Section 9(3) of the Human Rights Act 1998 (HRA) does not allow damages to be awarded in proceedings under the HRA in respect of a judicial act done in good faith, except to compensate a person to the extent required by the right to liberty in Article 5(5) European Convention on Human Rights (ECHR). The intention behind this provision was to preserve the principle of judicial immunity, while ensuring that there is an enforceable right to compensation for breaches of Article 5 (the right to liberty) as required by the ECHR.
The domestic courts found that Mr Hammerton had spent extra time in prison as a result of procedural errors during his committal proceedings, meaning that his right to a fair trial under Article 6 ECHR were breached. However, due to section 9(3) HRA they could not award him damages. In 2016, the European Court of Human Rights (ECtHR) therefore found a breach of Article 6 ECHR and following the domestic court’s finding, found that the applicant had spent extra time in prison as a result. In particular, the ECtHR found that the applicant’s inability to receive damages in the domestic courts in this case led to a violation of Article 13 ECHR (right to an effective remedy). As this was a statutory bar to awarding damages, found in s. 9(3) HRA, the law needs to be changed to remedy the incompatibility of this provision with the ECHR.
A Remedial Order is a form of subordinate legislation which amends or repeals primary legislation for purposes and in circumstances specified in the HRA. One of these circumstances is where the Minister considers that a provision of legislation is incompatible with one of the UK’s ECHR obligations, “having regard to a finding of the European Court of Human Rights”.
On 16 July 2018, the Government laid its proposal for the Human Rights Act 1998 (Remedial) Order 2018 before both Houses of Parliament. The purpose of the Government’s proposal is to remedy the incompatibility of s. 9(3) of the HRA with Article 13 ECHR. The breach of Article 13 ECHR identified by the ECtHR relates to the availability of damages under the HRA for a judicial act done in good faith, and the right to an effective remedy arising out of a specific breach of Article 6 ECHR.
The Government proposed to address this incompatibility by amending section 9 HRA to make damages available in respect of breaches of Article 6 ECHR arising in cases of contempt of Court, where the act that was incompatible with Article 6 resulted in the person spending extra time in prison, or caused them to be committeed to prison – i.e. under very similar circumstances to the facts of the case in Hammerton v UK.
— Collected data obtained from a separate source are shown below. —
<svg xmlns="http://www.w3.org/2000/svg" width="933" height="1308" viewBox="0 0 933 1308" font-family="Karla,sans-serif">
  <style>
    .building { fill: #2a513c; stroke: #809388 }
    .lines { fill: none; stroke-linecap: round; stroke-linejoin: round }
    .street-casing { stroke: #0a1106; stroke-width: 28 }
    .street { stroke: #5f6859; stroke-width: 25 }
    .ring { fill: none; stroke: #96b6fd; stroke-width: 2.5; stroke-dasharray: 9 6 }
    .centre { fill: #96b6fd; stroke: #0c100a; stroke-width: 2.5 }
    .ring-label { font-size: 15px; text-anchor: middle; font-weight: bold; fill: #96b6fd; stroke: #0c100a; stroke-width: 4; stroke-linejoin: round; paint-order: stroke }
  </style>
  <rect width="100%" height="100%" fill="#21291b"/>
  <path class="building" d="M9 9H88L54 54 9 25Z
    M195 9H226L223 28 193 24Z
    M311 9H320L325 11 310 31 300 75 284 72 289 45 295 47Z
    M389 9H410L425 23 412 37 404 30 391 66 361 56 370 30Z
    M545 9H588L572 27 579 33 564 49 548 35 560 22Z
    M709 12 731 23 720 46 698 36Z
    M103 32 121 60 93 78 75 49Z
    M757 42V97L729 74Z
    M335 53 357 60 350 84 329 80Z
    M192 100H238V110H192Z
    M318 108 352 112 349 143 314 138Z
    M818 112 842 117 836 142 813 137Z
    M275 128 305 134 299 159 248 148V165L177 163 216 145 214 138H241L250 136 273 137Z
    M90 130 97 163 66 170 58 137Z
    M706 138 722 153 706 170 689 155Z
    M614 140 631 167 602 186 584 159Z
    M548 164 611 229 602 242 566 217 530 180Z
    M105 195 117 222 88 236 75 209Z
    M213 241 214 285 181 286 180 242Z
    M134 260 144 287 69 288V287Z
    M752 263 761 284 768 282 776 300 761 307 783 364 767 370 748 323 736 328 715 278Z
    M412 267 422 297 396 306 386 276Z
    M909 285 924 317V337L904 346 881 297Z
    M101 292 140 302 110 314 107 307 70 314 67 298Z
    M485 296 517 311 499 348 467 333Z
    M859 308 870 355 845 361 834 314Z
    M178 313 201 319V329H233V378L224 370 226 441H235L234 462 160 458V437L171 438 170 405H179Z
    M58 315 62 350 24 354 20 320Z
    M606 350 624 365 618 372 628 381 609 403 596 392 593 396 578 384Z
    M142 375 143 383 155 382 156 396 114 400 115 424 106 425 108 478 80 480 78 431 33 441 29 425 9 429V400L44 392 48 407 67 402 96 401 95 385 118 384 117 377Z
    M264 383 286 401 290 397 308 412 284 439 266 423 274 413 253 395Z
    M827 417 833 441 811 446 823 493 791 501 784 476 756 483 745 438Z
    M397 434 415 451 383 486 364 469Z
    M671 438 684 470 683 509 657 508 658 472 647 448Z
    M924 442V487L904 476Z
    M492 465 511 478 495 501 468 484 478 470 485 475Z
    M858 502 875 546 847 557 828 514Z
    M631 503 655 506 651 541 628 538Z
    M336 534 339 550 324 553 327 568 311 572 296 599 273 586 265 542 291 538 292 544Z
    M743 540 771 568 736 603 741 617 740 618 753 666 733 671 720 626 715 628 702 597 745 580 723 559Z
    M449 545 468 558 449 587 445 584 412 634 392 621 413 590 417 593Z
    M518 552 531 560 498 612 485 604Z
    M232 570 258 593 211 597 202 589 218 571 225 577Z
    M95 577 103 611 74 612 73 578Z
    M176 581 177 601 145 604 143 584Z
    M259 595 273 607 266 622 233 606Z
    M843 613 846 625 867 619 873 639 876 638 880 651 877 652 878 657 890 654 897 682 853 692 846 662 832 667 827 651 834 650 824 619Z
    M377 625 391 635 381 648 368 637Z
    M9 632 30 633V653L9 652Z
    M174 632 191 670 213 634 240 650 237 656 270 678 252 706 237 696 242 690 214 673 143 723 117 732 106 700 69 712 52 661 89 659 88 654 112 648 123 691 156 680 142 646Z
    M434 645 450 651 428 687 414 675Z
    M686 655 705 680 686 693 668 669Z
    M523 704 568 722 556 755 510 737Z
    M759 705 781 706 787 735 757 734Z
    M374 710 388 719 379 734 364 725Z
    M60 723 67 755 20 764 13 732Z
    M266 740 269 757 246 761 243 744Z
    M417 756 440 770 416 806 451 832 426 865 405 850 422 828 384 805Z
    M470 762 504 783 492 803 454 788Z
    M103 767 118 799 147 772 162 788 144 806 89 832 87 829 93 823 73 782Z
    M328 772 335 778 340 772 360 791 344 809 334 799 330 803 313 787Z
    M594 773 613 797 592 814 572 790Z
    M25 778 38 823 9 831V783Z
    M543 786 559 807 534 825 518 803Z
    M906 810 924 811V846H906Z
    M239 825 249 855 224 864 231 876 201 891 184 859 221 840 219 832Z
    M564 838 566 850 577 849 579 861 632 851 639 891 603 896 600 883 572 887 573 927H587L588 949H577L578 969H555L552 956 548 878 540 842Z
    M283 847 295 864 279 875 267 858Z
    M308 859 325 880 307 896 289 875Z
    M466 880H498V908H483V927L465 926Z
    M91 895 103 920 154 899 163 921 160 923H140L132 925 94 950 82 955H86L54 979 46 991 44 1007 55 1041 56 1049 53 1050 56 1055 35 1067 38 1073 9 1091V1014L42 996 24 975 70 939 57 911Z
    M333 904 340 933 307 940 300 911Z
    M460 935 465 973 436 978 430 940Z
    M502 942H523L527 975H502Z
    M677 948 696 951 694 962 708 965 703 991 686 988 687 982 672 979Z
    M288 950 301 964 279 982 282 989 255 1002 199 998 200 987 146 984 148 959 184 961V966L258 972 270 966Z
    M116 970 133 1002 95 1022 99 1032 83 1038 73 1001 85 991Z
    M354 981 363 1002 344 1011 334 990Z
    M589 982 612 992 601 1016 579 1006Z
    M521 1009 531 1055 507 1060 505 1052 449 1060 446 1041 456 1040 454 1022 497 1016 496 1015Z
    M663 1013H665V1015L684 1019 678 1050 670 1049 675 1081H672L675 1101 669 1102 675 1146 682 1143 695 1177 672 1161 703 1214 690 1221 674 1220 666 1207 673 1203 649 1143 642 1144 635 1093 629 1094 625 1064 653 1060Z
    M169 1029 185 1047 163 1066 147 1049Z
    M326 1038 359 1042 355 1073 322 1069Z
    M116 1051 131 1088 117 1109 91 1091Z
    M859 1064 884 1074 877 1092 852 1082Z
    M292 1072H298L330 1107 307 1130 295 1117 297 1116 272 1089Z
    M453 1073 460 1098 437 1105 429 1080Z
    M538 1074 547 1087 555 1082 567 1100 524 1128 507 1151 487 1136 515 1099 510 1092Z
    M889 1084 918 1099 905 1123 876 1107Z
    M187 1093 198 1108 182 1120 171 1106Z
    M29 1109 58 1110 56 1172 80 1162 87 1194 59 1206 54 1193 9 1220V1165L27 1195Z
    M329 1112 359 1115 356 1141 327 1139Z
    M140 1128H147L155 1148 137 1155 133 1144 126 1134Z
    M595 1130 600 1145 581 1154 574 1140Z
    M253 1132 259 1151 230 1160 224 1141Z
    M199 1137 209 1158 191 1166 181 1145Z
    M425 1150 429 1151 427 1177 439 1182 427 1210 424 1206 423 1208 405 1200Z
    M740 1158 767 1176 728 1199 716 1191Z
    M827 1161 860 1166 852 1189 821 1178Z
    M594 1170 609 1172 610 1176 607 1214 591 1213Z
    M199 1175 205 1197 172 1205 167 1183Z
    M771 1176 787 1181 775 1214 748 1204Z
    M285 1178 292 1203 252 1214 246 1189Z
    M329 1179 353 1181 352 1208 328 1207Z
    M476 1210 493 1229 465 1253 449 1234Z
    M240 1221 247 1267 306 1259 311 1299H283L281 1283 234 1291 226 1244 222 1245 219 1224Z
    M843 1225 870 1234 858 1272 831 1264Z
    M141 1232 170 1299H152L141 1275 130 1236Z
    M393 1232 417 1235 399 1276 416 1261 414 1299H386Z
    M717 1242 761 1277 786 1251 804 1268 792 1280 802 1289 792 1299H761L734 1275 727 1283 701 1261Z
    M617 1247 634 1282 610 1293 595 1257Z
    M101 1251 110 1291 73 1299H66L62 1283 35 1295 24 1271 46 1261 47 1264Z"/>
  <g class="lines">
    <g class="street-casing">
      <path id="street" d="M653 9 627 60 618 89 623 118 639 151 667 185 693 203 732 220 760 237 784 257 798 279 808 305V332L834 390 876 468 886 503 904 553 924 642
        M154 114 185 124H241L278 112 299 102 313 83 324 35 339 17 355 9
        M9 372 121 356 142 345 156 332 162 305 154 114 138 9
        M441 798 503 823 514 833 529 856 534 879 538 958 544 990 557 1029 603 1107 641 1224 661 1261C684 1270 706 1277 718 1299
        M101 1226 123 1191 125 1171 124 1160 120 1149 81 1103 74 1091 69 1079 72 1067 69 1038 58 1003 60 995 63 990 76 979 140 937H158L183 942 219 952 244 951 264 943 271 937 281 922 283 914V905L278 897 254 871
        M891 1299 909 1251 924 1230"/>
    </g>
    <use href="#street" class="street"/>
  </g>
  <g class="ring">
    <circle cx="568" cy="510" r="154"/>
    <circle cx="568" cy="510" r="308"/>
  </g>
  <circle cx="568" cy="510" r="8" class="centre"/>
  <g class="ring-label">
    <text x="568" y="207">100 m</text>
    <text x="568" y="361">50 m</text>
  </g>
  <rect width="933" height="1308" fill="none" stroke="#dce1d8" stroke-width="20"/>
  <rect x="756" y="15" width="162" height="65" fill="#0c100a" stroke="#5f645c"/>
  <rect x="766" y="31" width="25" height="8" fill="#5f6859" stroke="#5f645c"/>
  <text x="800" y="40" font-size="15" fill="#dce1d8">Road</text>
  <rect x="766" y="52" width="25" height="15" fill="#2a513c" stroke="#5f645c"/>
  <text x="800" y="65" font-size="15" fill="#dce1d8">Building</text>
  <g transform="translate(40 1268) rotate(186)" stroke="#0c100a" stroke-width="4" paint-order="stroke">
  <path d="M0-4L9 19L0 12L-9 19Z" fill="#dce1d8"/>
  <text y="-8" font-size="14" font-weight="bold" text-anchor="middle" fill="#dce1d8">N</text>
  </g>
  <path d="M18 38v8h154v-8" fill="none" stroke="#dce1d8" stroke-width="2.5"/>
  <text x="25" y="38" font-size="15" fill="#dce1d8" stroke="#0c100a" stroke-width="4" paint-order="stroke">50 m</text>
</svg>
The Joint Committee on Human Rights (JCHR) held an inquiry into the proposal and published a First Report on this proposed remedial order on 21 November 2018. On 15 October 2019, the Government laid both its Response to that Report as well as a draft remedial Order
The revised draft Remedial Order would make a targeted amendment to the HRA which would have the effect that damages would be available to compensate a person for an act that is incompatible with Article 6 (right to a fair trial) that resulted in the person spending extra time in prison, or caused them to be committed to prison. This is wider that the proposed draft remedial Order as it would not only apply to proceedings for contempt of Court but would apply to any acts that were incompatible with Article 6.
Reporting on the draft
The Joint Committee on Human Rights is required to report to Parliament on any Remedial Order made under the Human Rights Act. The Committee has 60 sitting days to report to each House its recommendation as to whether a draft Order should be approved by both houses.
The Joint Committee on Human Rights invites submissions of no more than 1,500 words from interested groups and individuals. In particular, the Committee is interested to know:
- Does the draft remedial Order address the legislative incompatibility of section 9(3) HRA with Article 13 ECHR?
- Will the HRA be compatible with Article 13 ECHR (right to an effective remedy) once this change is made? Will the HRA give adequate effect to Article 13 ECHR once this change is made?
- Is the balance correctly struck as between judicial immunity and human rights protection, as explained in the Ministry of Justice’s Response?